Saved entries
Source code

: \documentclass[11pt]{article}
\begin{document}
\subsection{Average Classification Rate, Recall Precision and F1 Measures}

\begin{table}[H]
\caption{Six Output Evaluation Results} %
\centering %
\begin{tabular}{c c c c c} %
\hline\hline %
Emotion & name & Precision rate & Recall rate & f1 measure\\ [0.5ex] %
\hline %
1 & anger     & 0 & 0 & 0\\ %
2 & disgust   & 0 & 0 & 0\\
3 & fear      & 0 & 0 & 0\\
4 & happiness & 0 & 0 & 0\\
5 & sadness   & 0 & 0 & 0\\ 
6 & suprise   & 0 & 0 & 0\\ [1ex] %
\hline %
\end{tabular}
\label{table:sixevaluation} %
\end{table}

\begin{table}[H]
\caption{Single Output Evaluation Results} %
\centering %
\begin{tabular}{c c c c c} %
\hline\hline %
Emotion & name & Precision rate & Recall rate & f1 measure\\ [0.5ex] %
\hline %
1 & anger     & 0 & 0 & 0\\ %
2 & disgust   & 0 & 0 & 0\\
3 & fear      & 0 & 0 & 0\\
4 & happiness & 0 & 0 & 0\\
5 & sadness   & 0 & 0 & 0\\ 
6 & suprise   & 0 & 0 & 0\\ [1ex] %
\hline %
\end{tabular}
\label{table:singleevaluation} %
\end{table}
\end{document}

YOUR TASK -
Line by line, output the records exactly as given.

FINISHED TASK -
Source code

: \documentclass[11pt]{article}
\begin{document}
\subsection{Average Classification Rate, Recall Precision and F1 Measures}

\begin{table}[H]
\caption{Six Output Evaluation Results} %
\centering %
\begin{tabular}{c c c c c} %
\hline\hline %
Emotion & name & Precision rate & Recall rate & f1 measure\\ [0.5ex] %
\hline %
1 & anger     & 0 & 0 & 0\\ %
2 & disgust   & 0 & 0 & 0\\
3 & fear      & 0 & 0 & 0\\
4 & happiness & 0 & 0 & 0\\
5 & sadness   & 0 & 0 & 0\\ 
6 & suprise   & 0 & 0 & 0\\ [1ex] %
\hline %
\end{tabular}
\label{table:sixevaluation} %
\end{table}

\begin{table}[H]
\caption{Single Output Evaluation Results} %
\centering %
\begin{tabular}{c c c c c} %
\hline\hline %
Emotion & name & Precision rate & Recall rate & f1 measure\\ [0.5ex] %
\hline %
1 & anger     & 0 & 0 & 0\\ %
2 & disgust   & 0 & 0 & 0\\
3 & fear      & 0 & 0 & 0\\
4 & happiness & 0 & 0 & 0\\
5 & sadness   & 0 & 0 & 0\\ 
6 & suprise   & 0 & 0 & 0\\ [1ex] %
\hline %
\end{tabular}
\label{table:singleevaluation} %
\end{table}
\end{document}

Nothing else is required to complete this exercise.